* Objectif de l'exercice: Restituez à l'identique le passage du texte sur l'impôt progressif qui commence par les mots « En second lieu, dit-on, l’impôt » et se termine par « être accomplis . ».

* Texte à lire:
====
Ce premier argument possède une valeur qui ne saurait être contestée de prime abord. Aussi, dans la partie consacrée aux impôts sur les objets de première nécessité, la reproduirons-nous (en en atténuant cependant beaucoup les termes) pour conclure à la suppression de ces sortes d’impôts sur les objets de première nécessité, injustes et dépourvus de proportionnalité.

En second lieu, dit-on, l’impôt progressif est un levier, au moyen duquel de grandes réformes sociales telles que le nivellement des fortunes et la suppression des héritages peuvent être accomplis .
====
* Données:
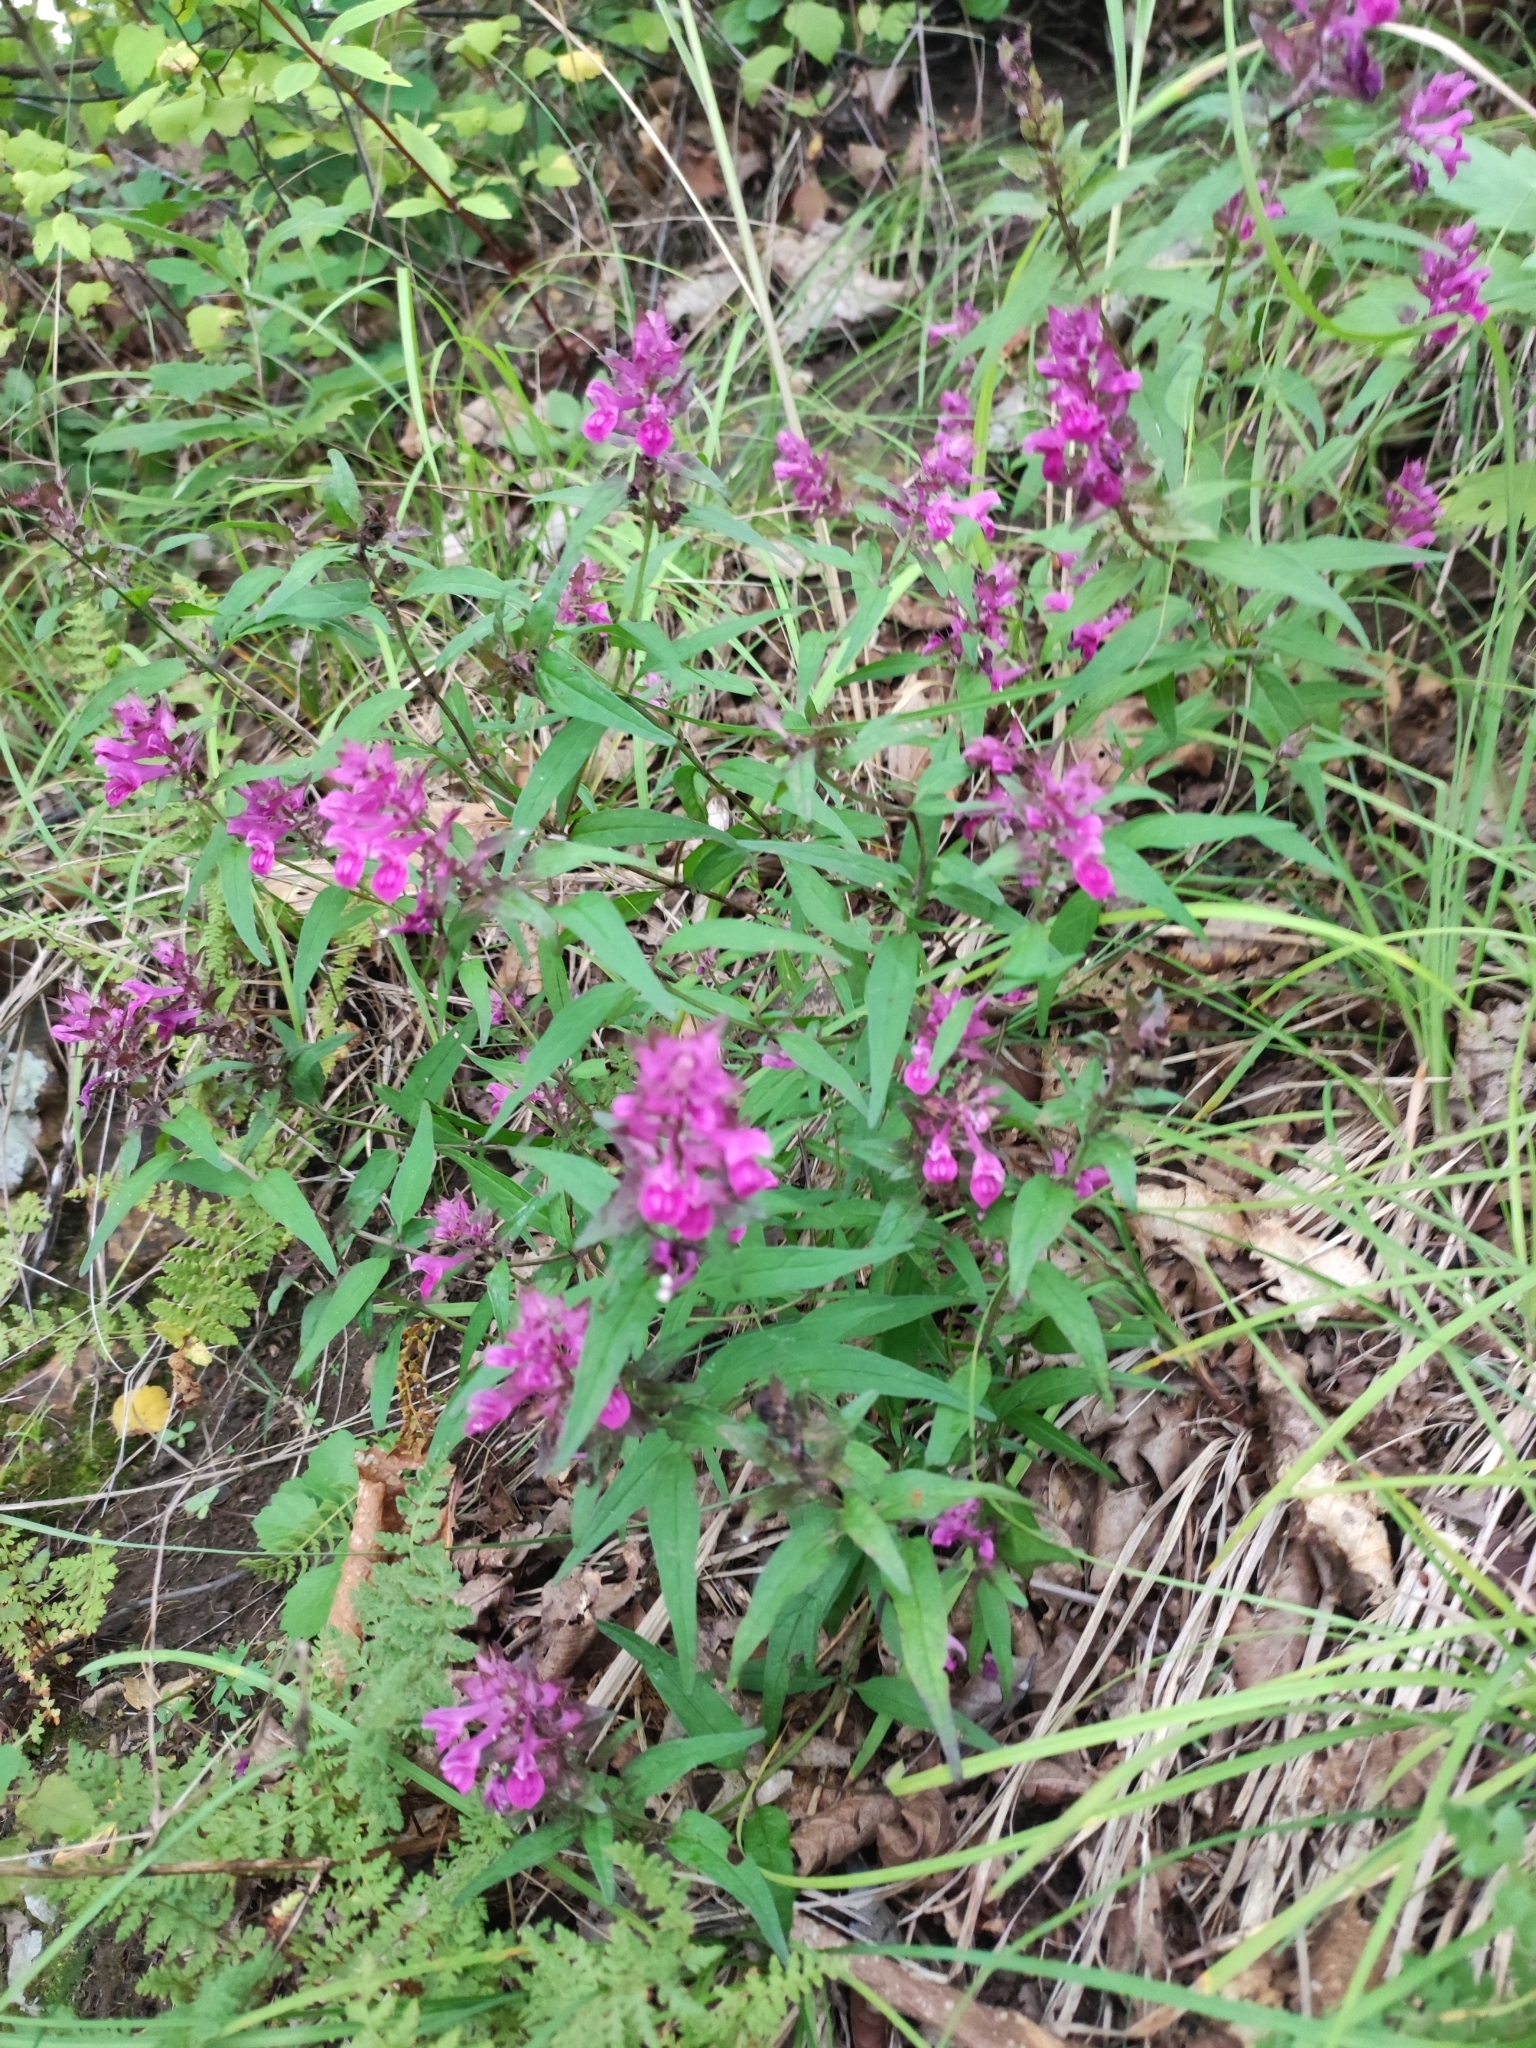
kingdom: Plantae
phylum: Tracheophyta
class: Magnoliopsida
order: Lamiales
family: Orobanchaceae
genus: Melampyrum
====
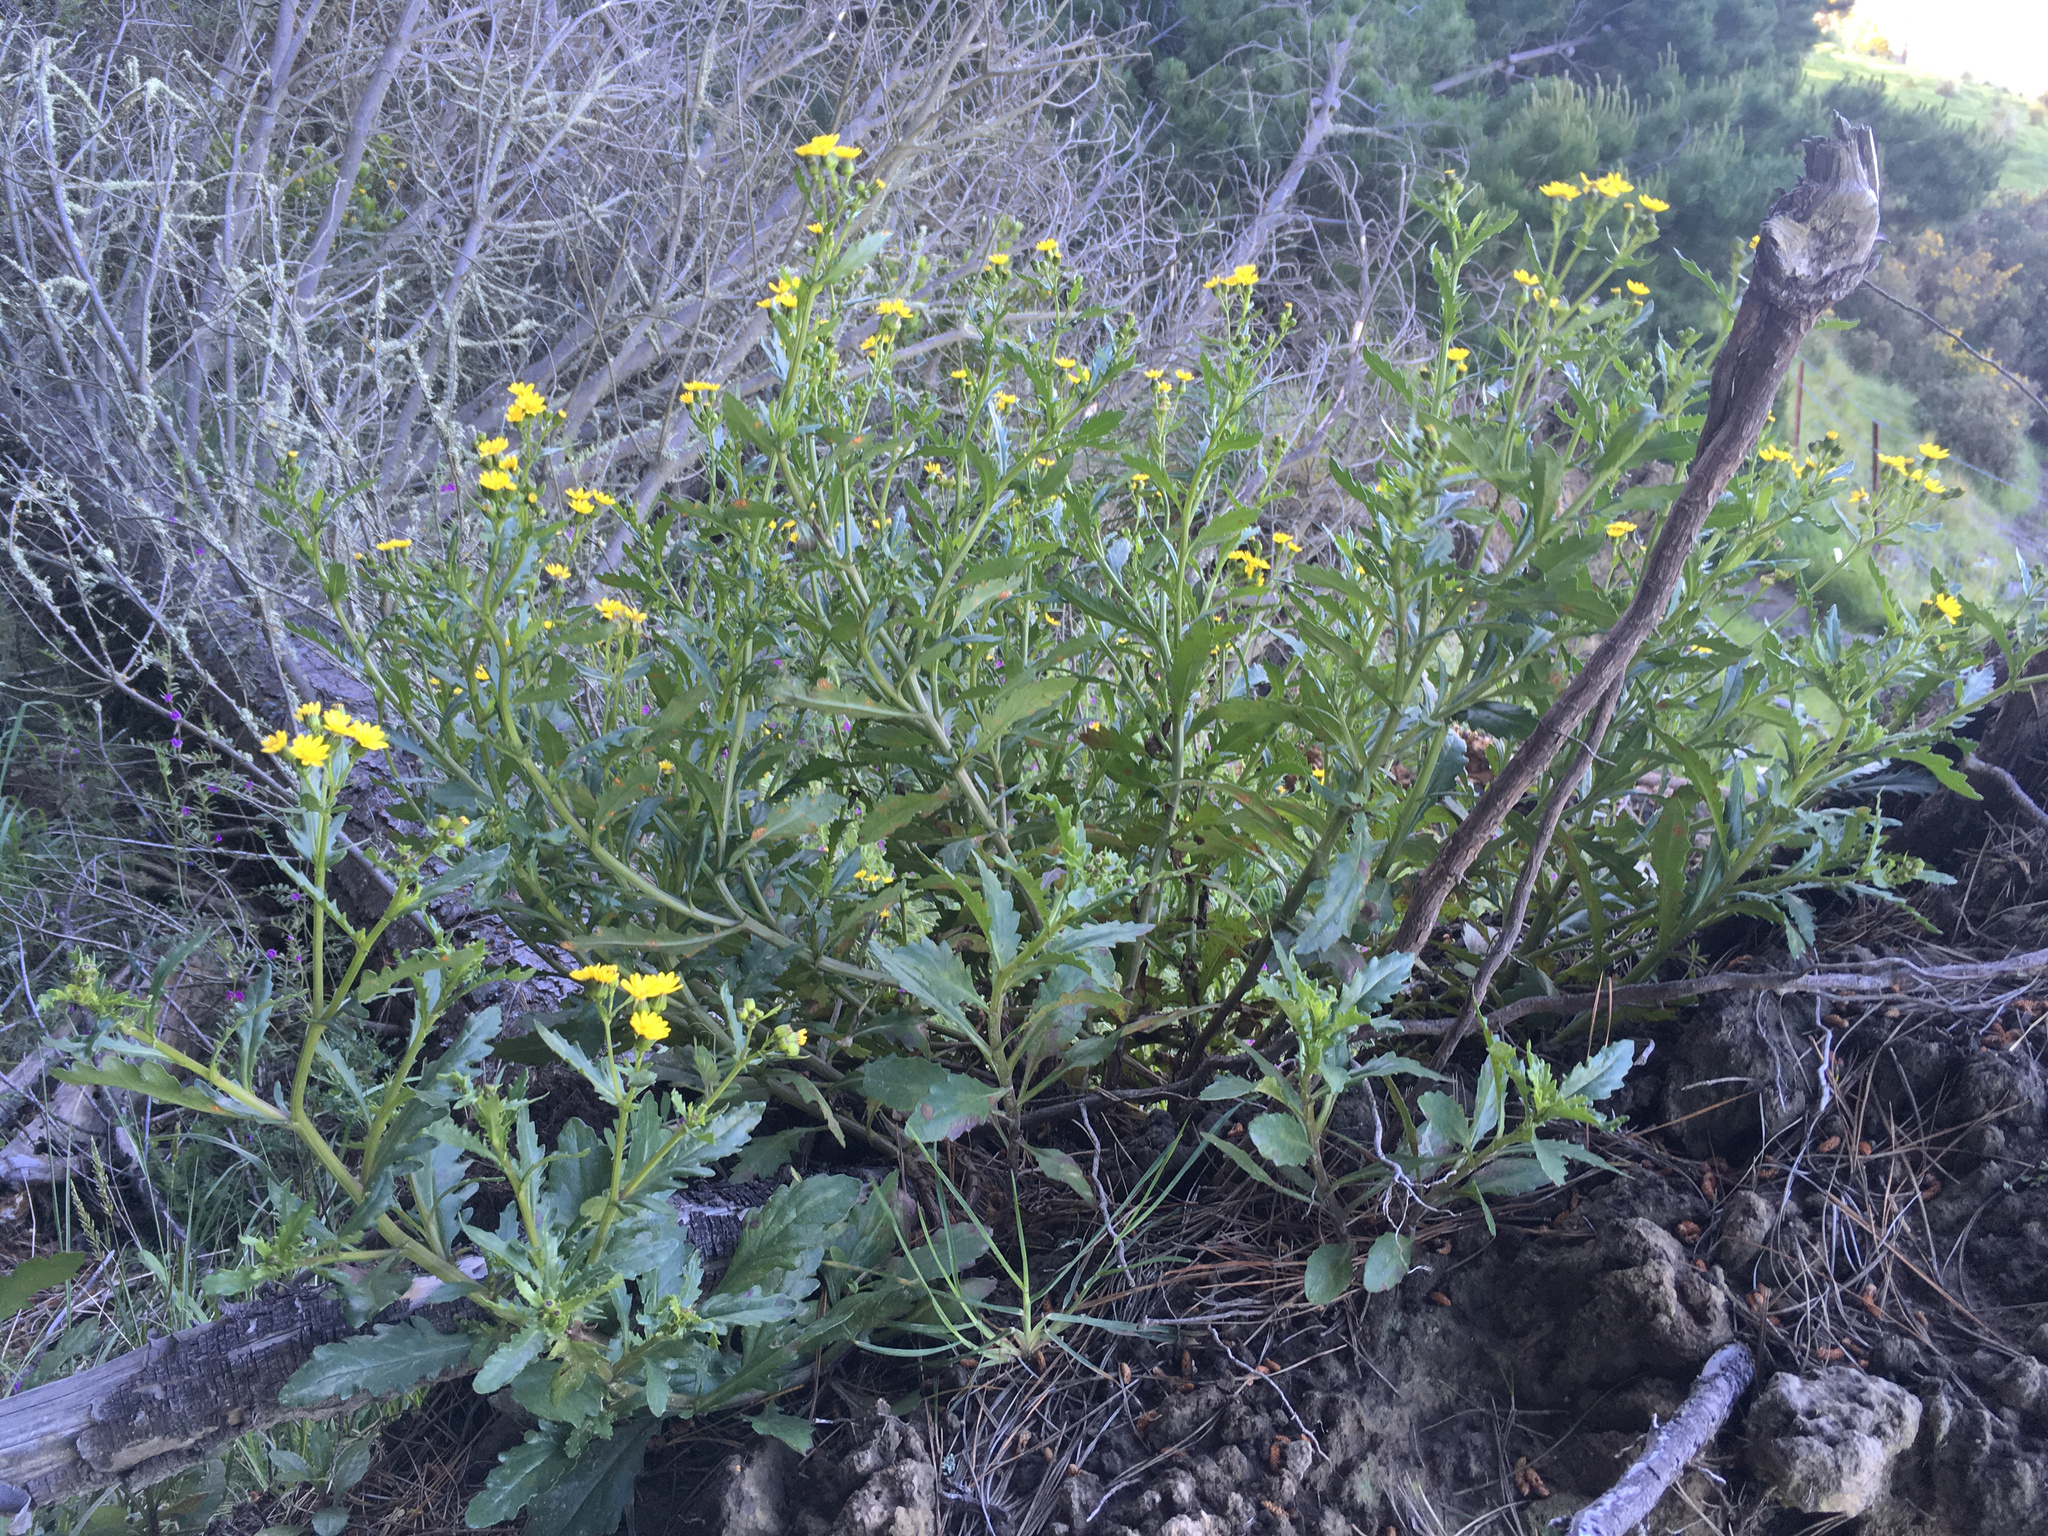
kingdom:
====
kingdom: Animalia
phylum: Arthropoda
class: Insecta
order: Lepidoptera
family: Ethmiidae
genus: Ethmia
====
* Résultat ci-dessous:
En second lieu, dit-on, l’impôt progressif est un levier, au moyen duquel de grandes réformes sociales telles que le nivellement des fortunes et la suppression des héritages peuvent être accomplis .